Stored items
"""

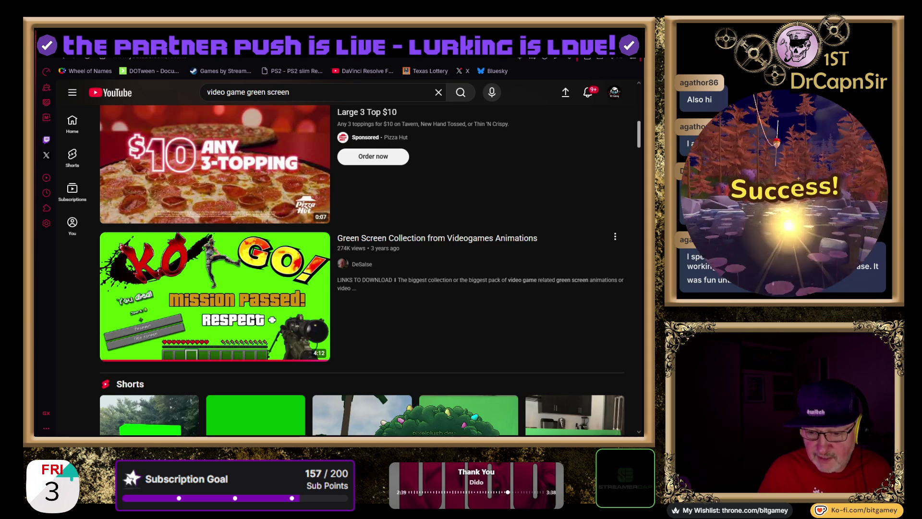
Bring up YouTube search results for 'video game green screen', including the Green Screen Collection video
mouse_move(214, 296)
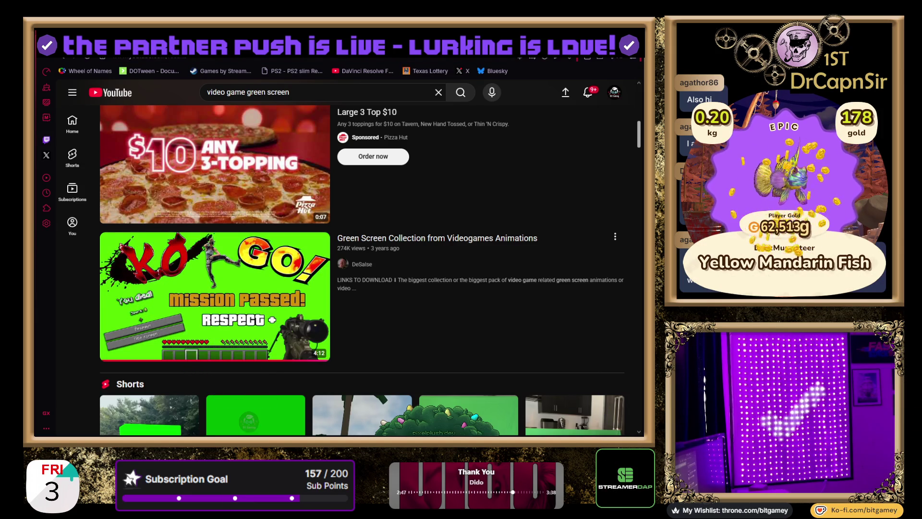
Switch back to the Twitch Creator Dashboard's empty Create a Custom Power-up dialog
key("ctrl+Tab")
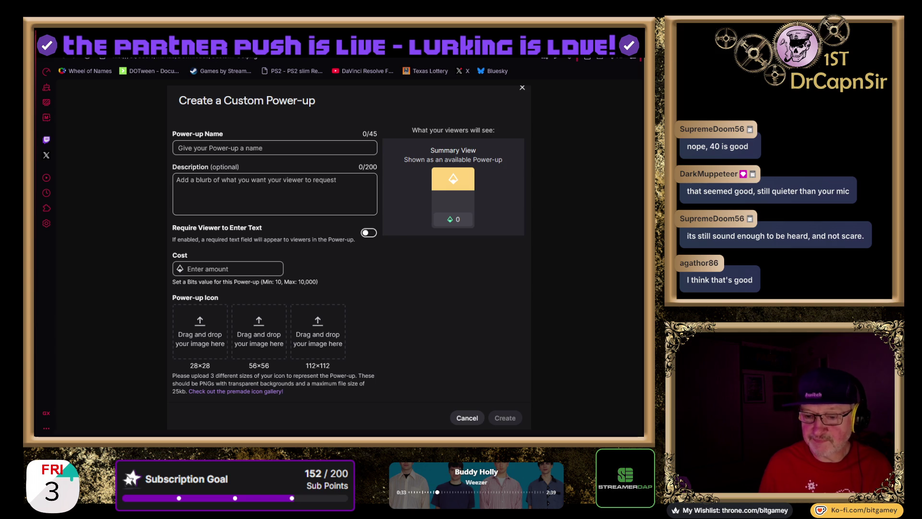
Open and close the premade Custom Power-ups Collection, then switch to the Crazy Taxi video tab
left_click(235, 391)
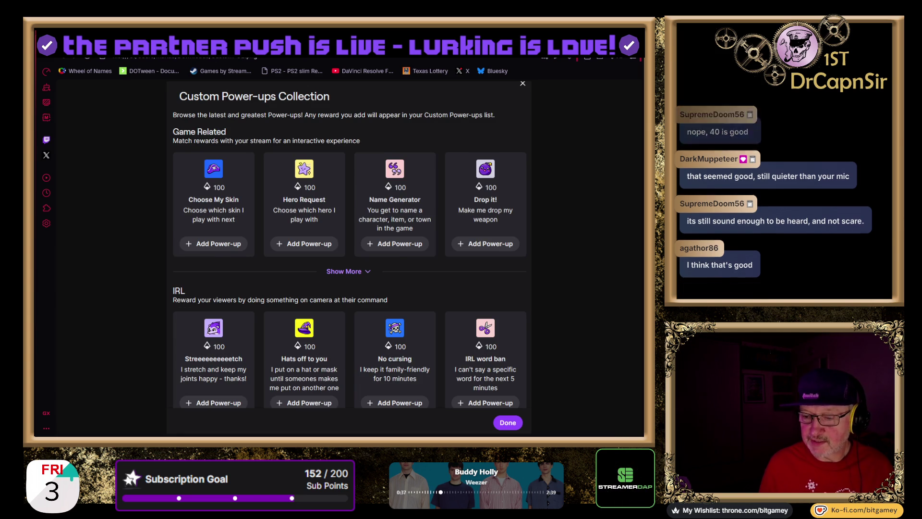
key("Escape")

"""

#### [Exercise objective]
An exact copy is required of the lines from the one holding "Switch back to" to the end of the entries above, both included; no pictures belong in it.

#### [Exercise result]
Switch back to the Twitch Creator Dashboard's empty Create a Custom Power-up dialog
key("ctrl+Tab")
Open and close the premade Custom Power-ups Collection, then switch to the Crazy Taxi video tab
left_click(235, 391)
key("Escape")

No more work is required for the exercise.